Defining Departmental Responsibilities

  • Diversity in the focus of different mathematical sciences departments is desirable and healthy, but each department will necessarily define its unique role. An individual department is the best body to decide what it could or should do to meet its societal responsibilities and respond to the challenges that face the community.
  • This is a good time for a department to re-examine its responsibilities and goals within its local university framework. In so doing, it might delineate for itself what challenges it needs to address, and devise strategies for addressing them. Added to the omnipresent challenge of preserving the nation's pre-eminent strength in research and discovery in all mathematical sciences areas, there now are new challenges confronting mathematical sciences departments. They include educating large numbers of non-mathematical sciences majors; making the mathematical sciences more accessible to all students; training mathematical sciences majors in a manner that promotes career development in teaching, business and industry, government, or advanced study and research; and preparing mathematical sciences graduate students for diverse career options. Provided with the necessary resources, many departments might be even more successful in meeting these challenges than previously. Those departments that wish to have a way of demonstrating their progress, both for their own benefit and for communicating their accomplishments to others, might identify ways to assess performance or progress toward meeting these challenges.
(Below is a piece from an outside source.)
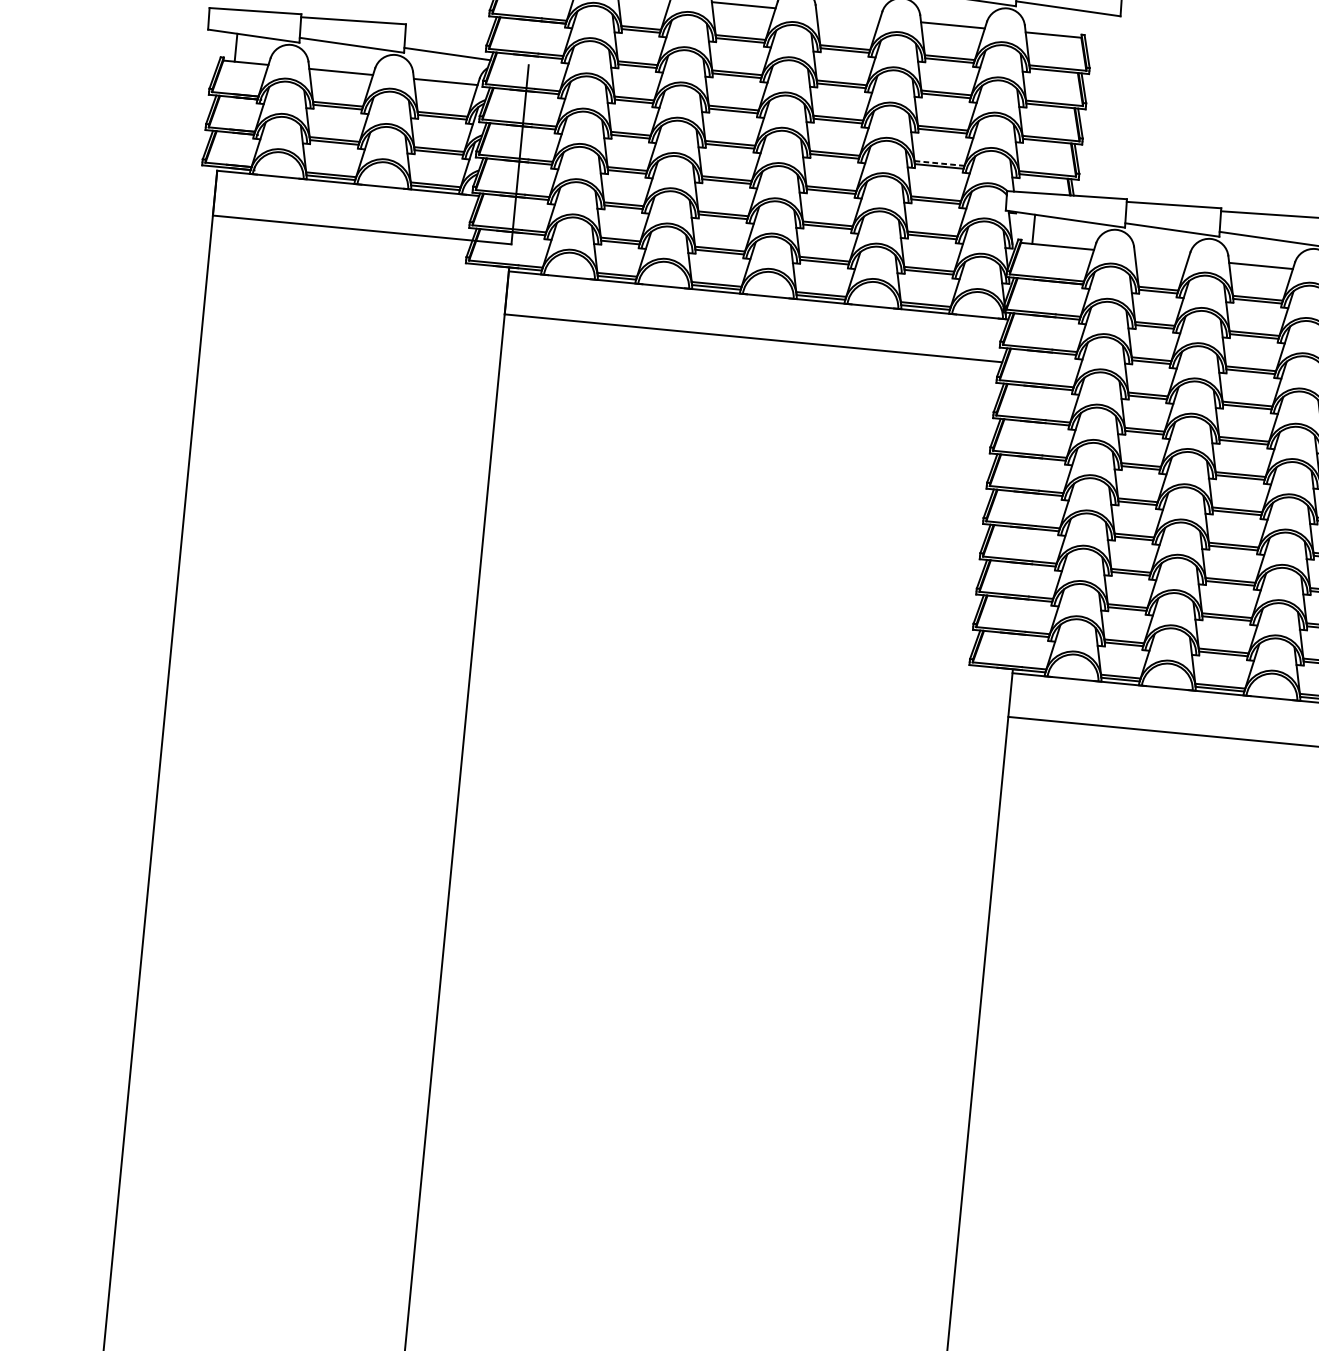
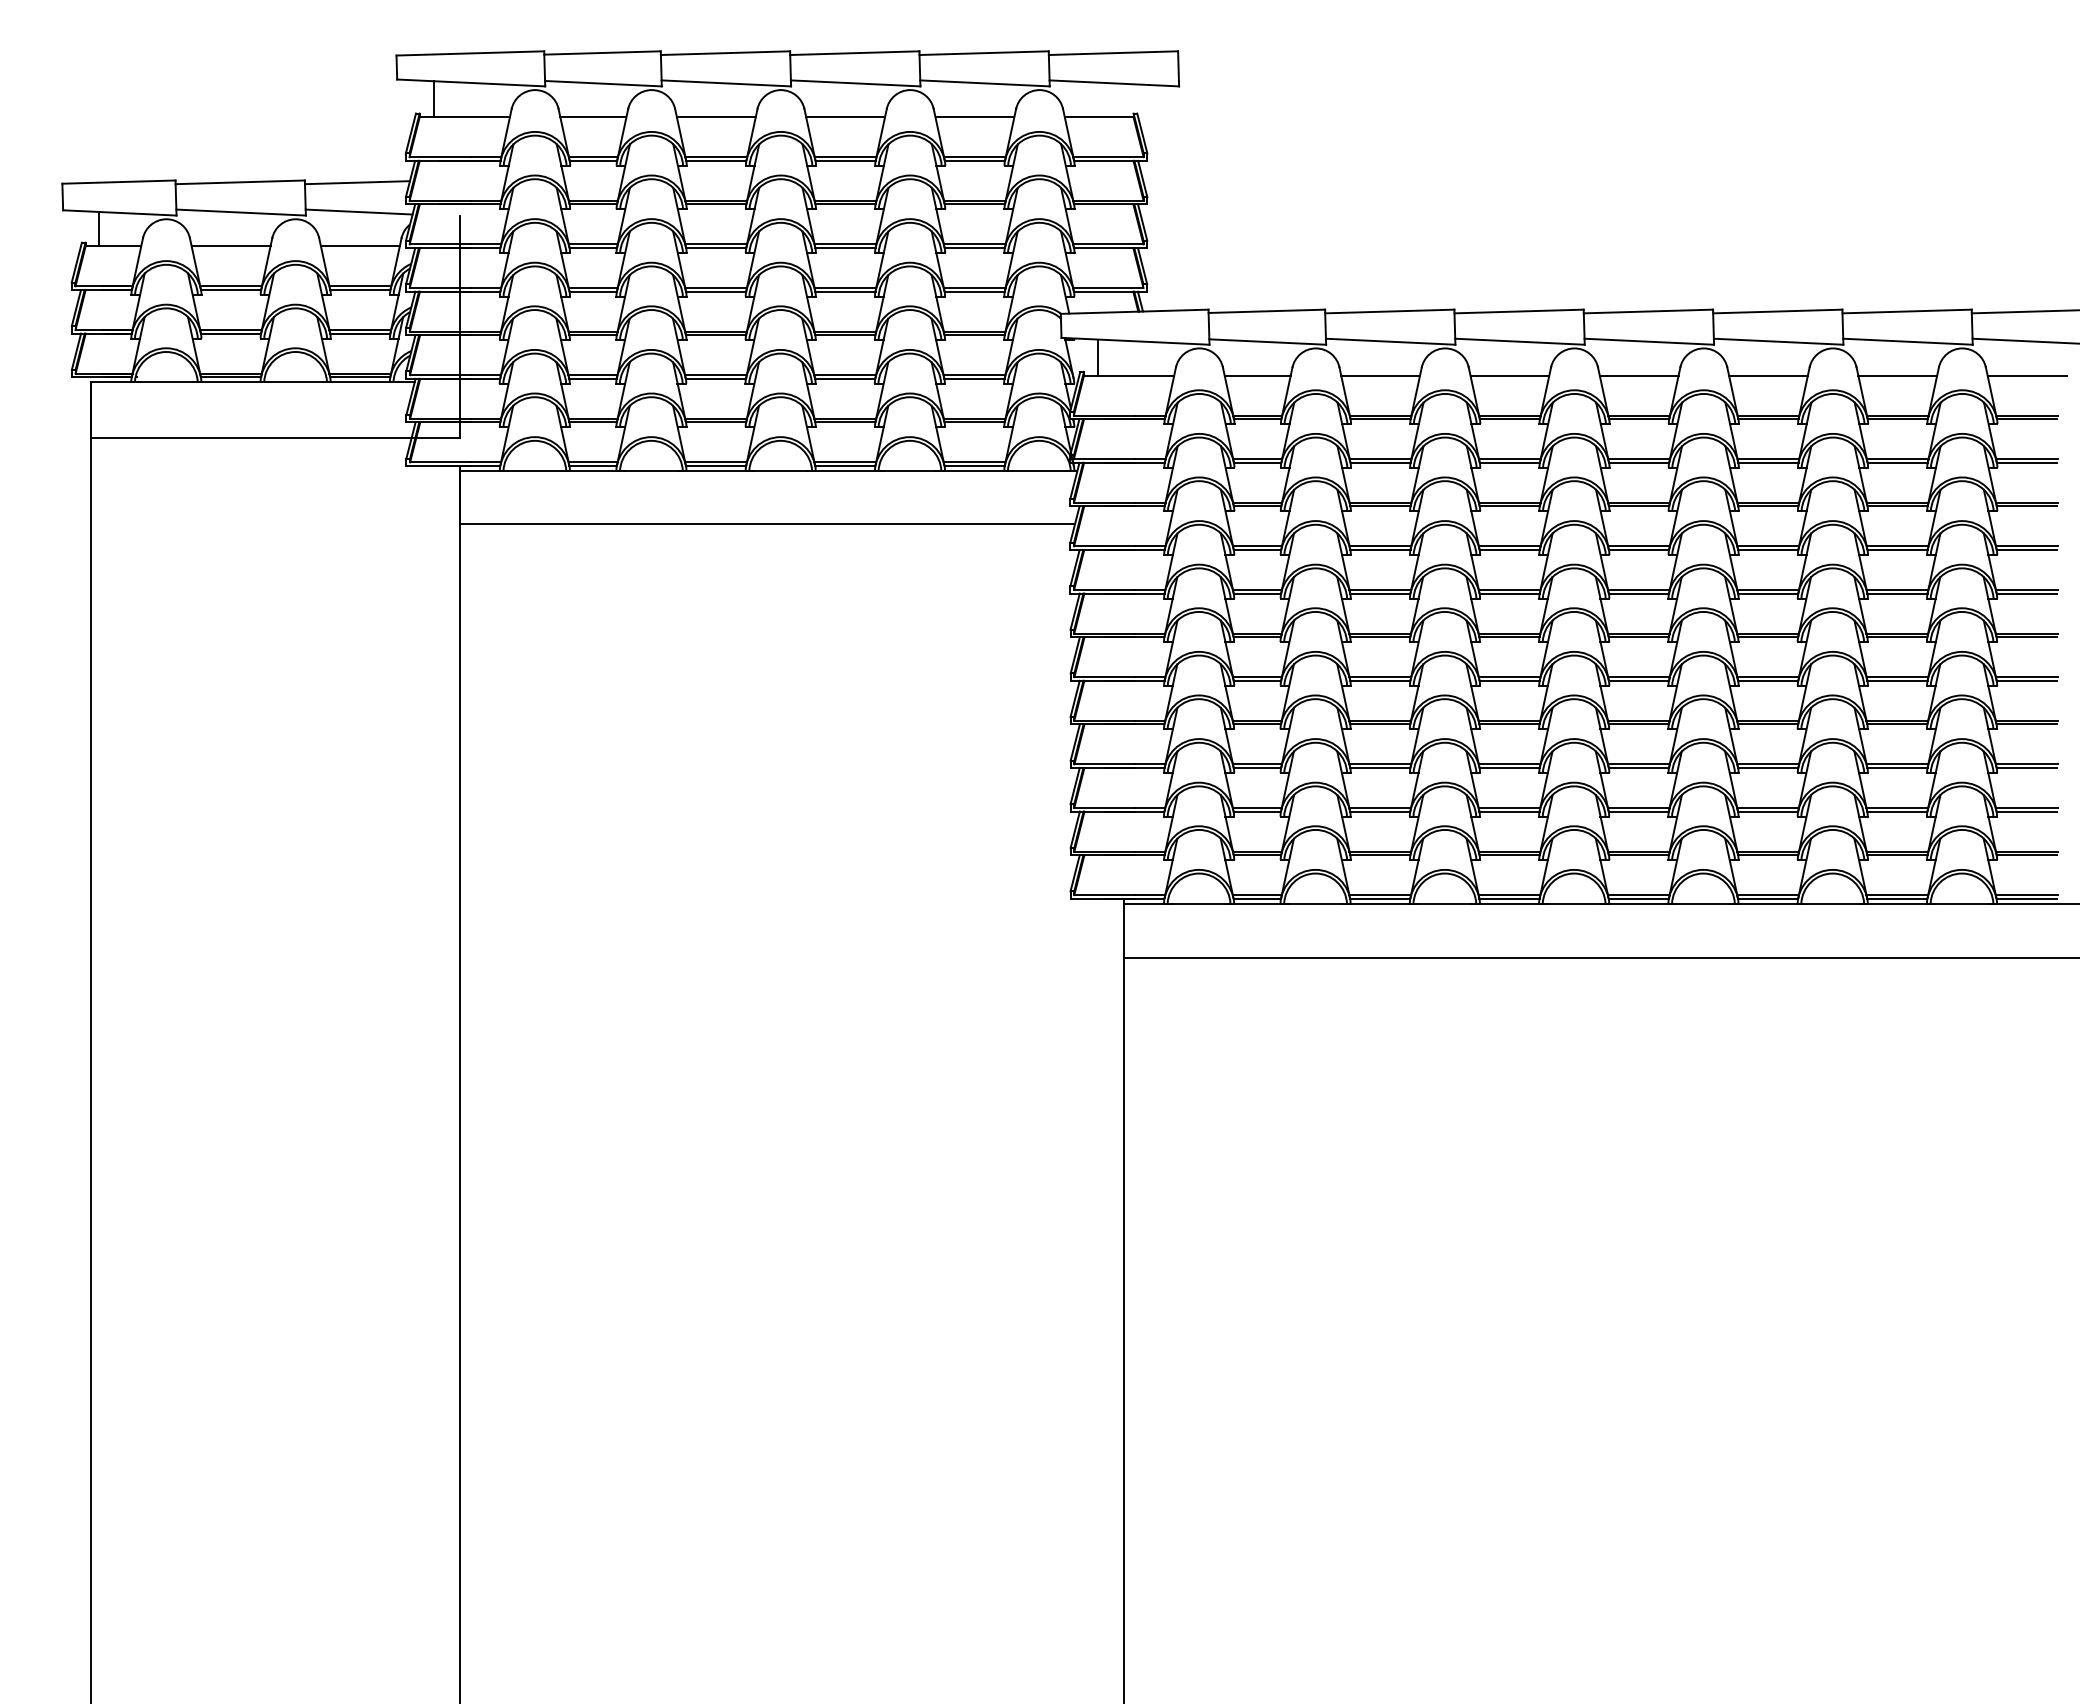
line: (848, 15) -> (845, 117), added
line: (447, 29) -> (356, 182), added
line: (939, 163) -> (974, 287), dashed -> solid
line: (1161, 256) -> (1257, 375), added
  • Mathematical sciences professional societies are the best stewards to develop an effective means for accumulating, centrally depositing, and making available for general use (say, through the World Wide Web) valuable data of interest to many departments, as well as to the whole profession. In recent years, a number of mathematical sciences departments have developed creative or more effective ways of performing customary tasks and implementing innovative directions or methods.1 However, it takes considerable time for the larger mathematical sciences community to learn what works well, what has been or is being explored, and what changes are under way at various different institutions. Information about innovative departmental strategies—for instance, in curriculum and educational programs, as well as about unusually successful traditional ones—might be made more widely available as examples to emulate and analyze. A coordinated database of departmental strategies that are submitted in a standard format could be created at a single site on the World Wide Web, and availability of this database made known at national professional society meetings. Having such information posted in a consistent format on the World Wide Web would permit searches, an accumulation of data on mathematical sciences departments for continuing analysis, and a repository for archiving and accessing the experiences of different departments concerning innovation and experimental approaches in research, scholarship, and education. Such postings might also be


Examples include the University of Chicago mathematics department's new master's degree program in financial mathematics, and the University of Notre Dame mathematics department's new policy to have senior faculty who are the most effective lecturers teach the freshman-level courses for non-mathematics majors.